Work instructions
A. Please explain in one to three sentences why the ethics opinion on married lawyers is marked as vacated.
B. Resume the ethics opinion on married lawyers, starting right after its last sentence.

82-F-31 - Vacated*

*Vacated by the Board of Professional Responsibility on September 11, 2015 due to changes in the law or rules.


Where both husband and wife are lawyers but they are not practicing in
association with one another, may they or their firms represent differing interests?

Formal Ethics Opinion 340 of the American Bar Association addressing this question is
hereby adopted as the opinion of this Committee, to-wit:

This question, in varying forms, has been presented to this
Committee with some frequency recently. Some firms
apparently have been reluctant to employ one spouselawyer
where that person's husband or wife is, or may soon
be, practicing with another firm in the same city or area.

(Limb landmark coordinates)
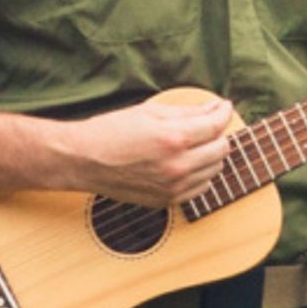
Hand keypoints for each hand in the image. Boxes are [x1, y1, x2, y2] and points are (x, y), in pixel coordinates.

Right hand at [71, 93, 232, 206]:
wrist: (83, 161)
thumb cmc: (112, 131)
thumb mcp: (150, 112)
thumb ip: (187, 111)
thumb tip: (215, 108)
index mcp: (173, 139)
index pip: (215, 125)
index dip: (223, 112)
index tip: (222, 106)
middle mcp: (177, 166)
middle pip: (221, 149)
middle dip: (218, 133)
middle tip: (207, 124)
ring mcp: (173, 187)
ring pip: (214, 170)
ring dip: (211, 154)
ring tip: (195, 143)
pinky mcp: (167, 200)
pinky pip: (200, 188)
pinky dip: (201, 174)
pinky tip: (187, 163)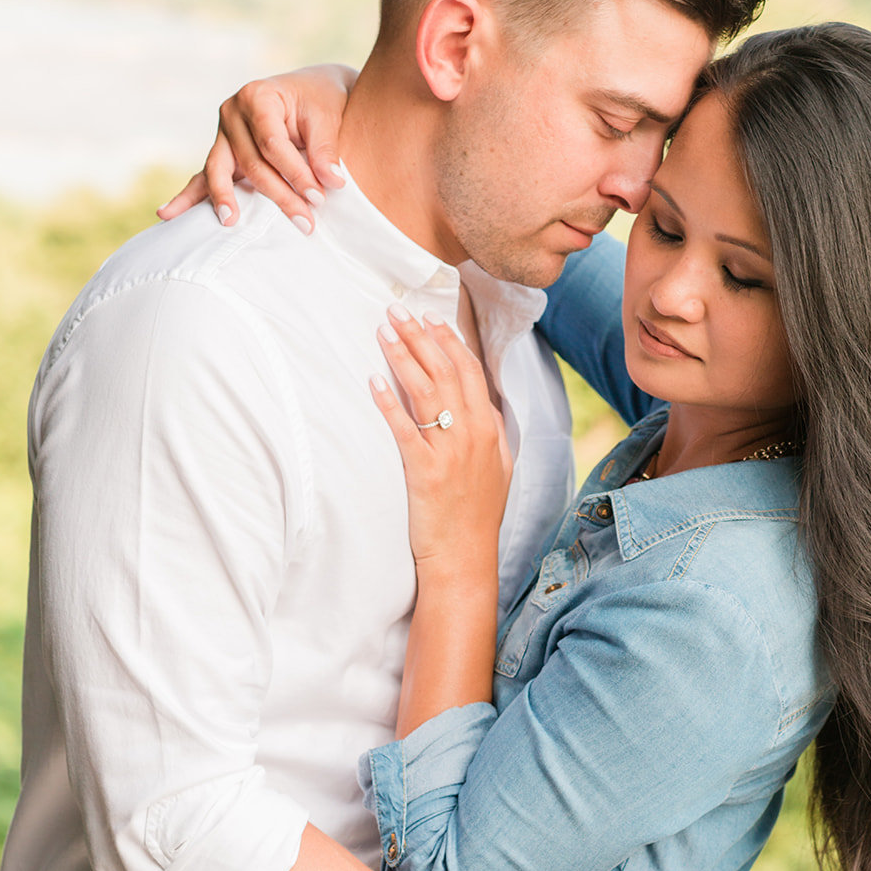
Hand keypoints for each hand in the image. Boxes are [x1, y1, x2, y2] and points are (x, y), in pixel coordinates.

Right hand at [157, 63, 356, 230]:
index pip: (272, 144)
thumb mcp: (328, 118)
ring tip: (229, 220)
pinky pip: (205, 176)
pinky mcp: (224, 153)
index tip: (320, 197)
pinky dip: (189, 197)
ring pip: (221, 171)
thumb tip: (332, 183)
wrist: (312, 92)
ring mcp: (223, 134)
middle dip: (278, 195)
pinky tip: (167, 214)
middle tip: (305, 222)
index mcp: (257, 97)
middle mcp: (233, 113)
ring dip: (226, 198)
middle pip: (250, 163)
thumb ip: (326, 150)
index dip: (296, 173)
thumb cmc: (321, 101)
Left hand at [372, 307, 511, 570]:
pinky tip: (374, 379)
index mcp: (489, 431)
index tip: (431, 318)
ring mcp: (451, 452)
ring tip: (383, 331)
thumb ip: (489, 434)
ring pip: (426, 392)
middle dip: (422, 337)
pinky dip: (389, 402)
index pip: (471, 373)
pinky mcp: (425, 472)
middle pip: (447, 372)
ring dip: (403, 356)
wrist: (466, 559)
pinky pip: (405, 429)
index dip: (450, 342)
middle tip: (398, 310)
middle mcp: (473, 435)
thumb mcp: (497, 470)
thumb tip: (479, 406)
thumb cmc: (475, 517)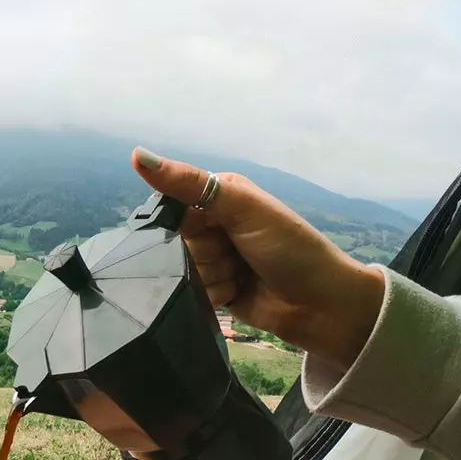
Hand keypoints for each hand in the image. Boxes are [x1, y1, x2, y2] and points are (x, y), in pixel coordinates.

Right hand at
---
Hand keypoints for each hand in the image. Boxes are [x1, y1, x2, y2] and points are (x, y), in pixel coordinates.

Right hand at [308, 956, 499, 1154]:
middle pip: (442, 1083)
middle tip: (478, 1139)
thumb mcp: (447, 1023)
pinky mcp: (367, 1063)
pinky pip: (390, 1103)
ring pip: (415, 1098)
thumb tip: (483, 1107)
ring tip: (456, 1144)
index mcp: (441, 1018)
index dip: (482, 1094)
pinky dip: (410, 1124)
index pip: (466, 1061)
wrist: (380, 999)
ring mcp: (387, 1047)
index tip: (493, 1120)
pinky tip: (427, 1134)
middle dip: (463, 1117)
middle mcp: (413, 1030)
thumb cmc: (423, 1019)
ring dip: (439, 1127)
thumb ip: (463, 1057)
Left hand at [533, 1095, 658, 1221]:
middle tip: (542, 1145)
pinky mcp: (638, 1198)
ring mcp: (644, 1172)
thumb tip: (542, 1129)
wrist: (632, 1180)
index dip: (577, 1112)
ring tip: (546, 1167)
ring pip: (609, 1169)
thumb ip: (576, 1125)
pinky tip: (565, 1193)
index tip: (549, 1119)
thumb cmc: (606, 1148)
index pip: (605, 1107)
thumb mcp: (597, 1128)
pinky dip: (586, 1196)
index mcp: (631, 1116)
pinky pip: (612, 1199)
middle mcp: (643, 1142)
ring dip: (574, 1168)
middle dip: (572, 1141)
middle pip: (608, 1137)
--
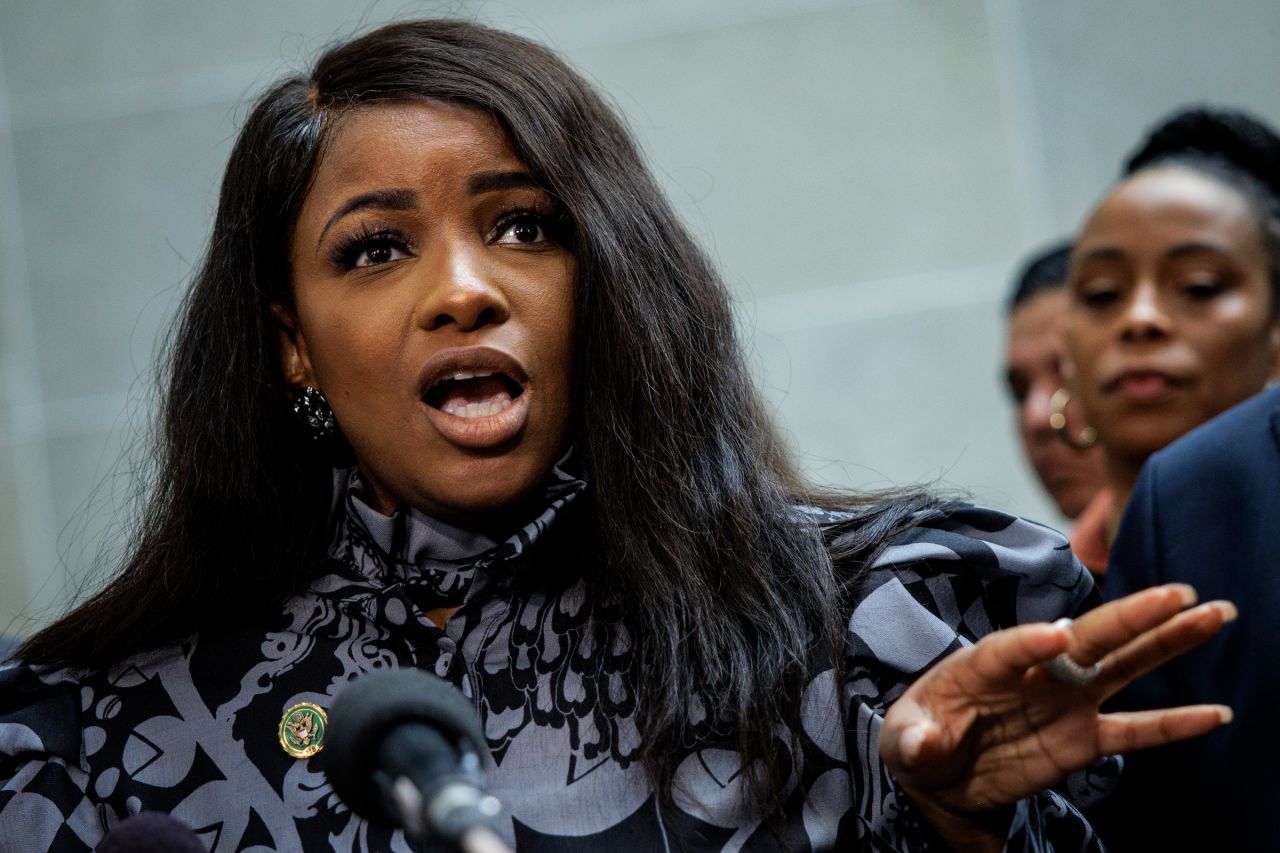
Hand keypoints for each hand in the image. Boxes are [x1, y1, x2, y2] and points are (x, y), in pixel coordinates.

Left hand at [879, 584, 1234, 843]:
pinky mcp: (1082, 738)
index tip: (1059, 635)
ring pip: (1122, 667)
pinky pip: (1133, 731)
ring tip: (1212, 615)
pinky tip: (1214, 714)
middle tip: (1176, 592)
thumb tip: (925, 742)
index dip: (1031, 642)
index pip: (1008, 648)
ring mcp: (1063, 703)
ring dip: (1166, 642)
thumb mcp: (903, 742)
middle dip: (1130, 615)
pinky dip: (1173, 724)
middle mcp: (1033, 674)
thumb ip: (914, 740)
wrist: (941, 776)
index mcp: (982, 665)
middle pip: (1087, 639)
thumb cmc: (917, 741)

List of answers
A. The Board of Professional Responsibility vacated the opinion on September 11, 2015, because of changes in the law or rules.

B.
On the other hand, some law schools have expressed
disapproval of the practice by some firms in their hiring
practices of attaching grave importance to the fact that the
law student under consideration is married to a lawyer or a
law student. Some law firms are concerned whether a law
firm is disqualified, by reason of its employment of one
spouse, to represent a client opposing an interest
represented by another law firm that employs the husband
or wife of the inquiring firm's associate. Some of the
circumstances bearing on this question include whether the
fee of either firm is contingent, whether the disputed matter
is one of negotiation or litigation, and whether the married
lawyer in question will or will not actually be working on
the particular matter. Another variation of the problem is
the situation in which a governmental agency, such as a
district attorney or an attorney general, is the employer of
either the husband or the wife, and the spouse is associated
with a law firm in the same community.

The problem undoubtedly will arise with increasing
frequency and in different settings, for it is a fact of modern
society that women are entering the profession in increasing
numbers and that increasing numbers of these women are
married to a lawyer. Clearly, today
it is not uncommon for husband and wife lawyers to be
practicing in different offices in the same city, and the
current enrollment of women in law schools indicates that
women lawyers will constitute a greater percentage of the
bar in the future than now.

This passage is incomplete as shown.